* PROBLEM DETAILS
Nothing in the data is to be left out; copy it exactly.

* MATERIAL SUPPLIED
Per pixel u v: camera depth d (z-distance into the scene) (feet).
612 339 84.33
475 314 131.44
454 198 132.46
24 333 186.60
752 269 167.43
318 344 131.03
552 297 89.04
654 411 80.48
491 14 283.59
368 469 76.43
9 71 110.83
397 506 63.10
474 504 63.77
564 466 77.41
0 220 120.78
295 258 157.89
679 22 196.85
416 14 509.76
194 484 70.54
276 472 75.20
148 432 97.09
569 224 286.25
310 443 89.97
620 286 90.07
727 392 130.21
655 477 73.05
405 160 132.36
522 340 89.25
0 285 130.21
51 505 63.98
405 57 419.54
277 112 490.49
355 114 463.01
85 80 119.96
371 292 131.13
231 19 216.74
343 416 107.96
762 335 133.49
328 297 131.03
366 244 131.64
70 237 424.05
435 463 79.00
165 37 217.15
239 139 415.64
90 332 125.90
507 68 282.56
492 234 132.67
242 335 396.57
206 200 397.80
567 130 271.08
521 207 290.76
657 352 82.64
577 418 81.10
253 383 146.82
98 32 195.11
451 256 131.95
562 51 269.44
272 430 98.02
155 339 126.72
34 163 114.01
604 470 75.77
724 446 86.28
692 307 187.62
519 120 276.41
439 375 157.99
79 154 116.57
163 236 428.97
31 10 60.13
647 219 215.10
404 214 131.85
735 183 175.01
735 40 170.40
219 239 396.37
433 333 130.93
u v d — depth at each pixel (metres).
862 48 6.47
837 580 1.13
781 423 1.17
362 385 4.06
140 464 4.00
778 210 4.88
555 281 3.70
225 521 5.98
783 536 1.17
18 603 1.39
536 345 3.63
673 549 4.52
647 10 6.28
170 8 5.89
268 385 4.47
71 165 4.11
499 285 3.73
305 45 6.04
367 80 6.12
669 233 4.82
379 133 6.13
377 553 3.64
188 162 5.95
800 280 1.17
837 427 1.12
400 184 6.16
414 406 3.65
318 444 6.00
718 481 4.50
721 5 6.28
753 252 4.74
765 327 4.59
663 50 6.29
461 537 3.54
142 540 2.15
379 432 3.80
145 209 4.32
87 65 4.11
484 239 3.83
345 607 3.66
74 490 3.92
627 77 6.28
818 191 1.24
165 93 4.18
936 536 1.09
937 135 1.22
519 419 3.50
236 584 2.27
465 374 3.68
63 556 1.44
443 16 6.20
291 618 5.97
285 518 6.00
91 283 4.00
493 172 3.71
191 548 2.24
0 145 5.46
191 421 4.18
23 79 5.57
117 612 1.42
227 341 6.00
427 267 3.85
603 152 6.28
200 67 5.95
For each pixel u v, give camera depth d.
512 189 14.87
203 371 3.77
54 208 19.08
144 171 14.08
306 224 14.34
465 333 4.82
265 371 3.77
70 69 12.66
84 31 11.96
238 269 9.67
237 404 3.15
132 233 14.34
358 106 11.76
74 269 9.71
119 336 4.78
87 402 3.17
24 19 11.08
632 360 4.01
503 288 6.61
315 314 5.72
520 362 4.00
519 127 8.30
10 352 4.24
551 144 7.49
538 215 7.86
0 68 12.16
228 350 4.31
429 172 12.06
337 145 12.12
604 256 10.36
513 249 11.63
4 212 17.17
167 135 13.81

* EXERCISE OUTPUT
Per pixel u v: camera depth d (z-distance into the scene) (feet).
612 339 84.33
475 314 131.44
454 198 132.46
24 333 186.60
752 269 167.43
318 344 131.03
552 297 89.04
654 411 80.48
491 14 283.59
368 469 76.43
9 71 110.83
397 506 63.10
474 504 63.77
564 466 77.41
0 220 120.78
295 258 157.89
679 22 196.85
416 14 509.76
194 484 70.54
276 472 75.20
148 432 97.09
569 224 286.25
310 443 89.97
620 286 90.07
727 392 130.21
655 477 73.05
405 160 132.36
522 340 89.25
0 285 130.21
51 505 63.98
405 57 419.54
277 112 490.49
355 114 463.01
85 80 119.96
371 292 131.13
231 19 216.74
343 416 107.96
762 335 133.49
328 297 131.03
366 244 131.64
70 237 424.05
435 463 79.00
165 37 217.15
239 139 415.64
90 332 125.90
507 68 282.56
492 234 132.67
242 335 396.57
206 200 397.80
567 130 271.08
521 207 290.76
657 352 82.64
577 418 81.10
253 383 146.82
98 32 195.11
451 256 131.95
562 51 269.44
272 430 98.02
155 339 126.72
34 163 114.01
604 470 75.77
724 446 86.28
692 307 187.62
519 120 276.41
439 375 157.99
79 154 116.57
163 236 428.97
31 10 60.13
647 219 215.10
404 214 131.85
735 183 175.01
735 40 170.40
219 239 396.37
433 333 130.93
u v d — depth at each pixel (metres).
862 48 6.47
837 580 1.13
781 423 1.17
362 385 4.06
140 464 4.00
778 210 4.88
555 281 3.70
225 521 5.98
783 536 1.17
18 603 1.39
536 345 3.63
673 549 4.52
647 10 6.28
170 8 5.89
268 385 4.47
71 165 4.11
499 285 3.73
305 45 6.04
367 80 6.12
669 233 4.82
379 133 6.13
377 553 3.64
188 162 5.95
800 280 1.17
837 427 1.12
400 184 6.16
414 406 3.65
318 444 6.00
718 481 4.50
721 5 6.28
753 252 4.74
765 327 4.59
663 50 6.29
461 537 3.54
142 540 2.15
379 432 3.80
145 209 4.32
87 65 4.11
484 239 3.83
345 607 3.66
74 490 3.92
627 77 6.28
818 191 1.24
165 93 4.18
936 536 1.09
937 135 1.22
519 419 3.50
236 584 2.27
465 374 3.68
63 556 1.44
443 16 6.20
291 618 5.97
285 518 6.00
91 283 4.00
493 172 3.71
191 548 2.24
0 145 5.46
191 421 4.18
23 79 5.57
117 612 1.42
227 341 6.00
427 267 3.85
603 152 6.28
200 67 5.95
For each pixel u v, give camera depth d.
512 189 14.87
203 371 3.77
54 208 19.08
144 171 14.08
306 224 14.34
465 333 4.82
265 371 3.77
70 69 12.66
84 31 11.96
238 269 9.67
237 404 3.15
132 233 14.34
358 106 11.76
74 269 9.71
119 336 4.78
87 402 3.17
24 19 11.08
632 360 4.01
503 288 6.61
315 314 5.72
520 362 4.00
519 127 8.30
10 352 4.24
551 144 7.49
538 215 7.86
0 68 12.16
228 350 4.31
429 172 12.06
337 145 12.12
604 256 10.36
513 249 11.63
4 212 17.17
167 135 13.81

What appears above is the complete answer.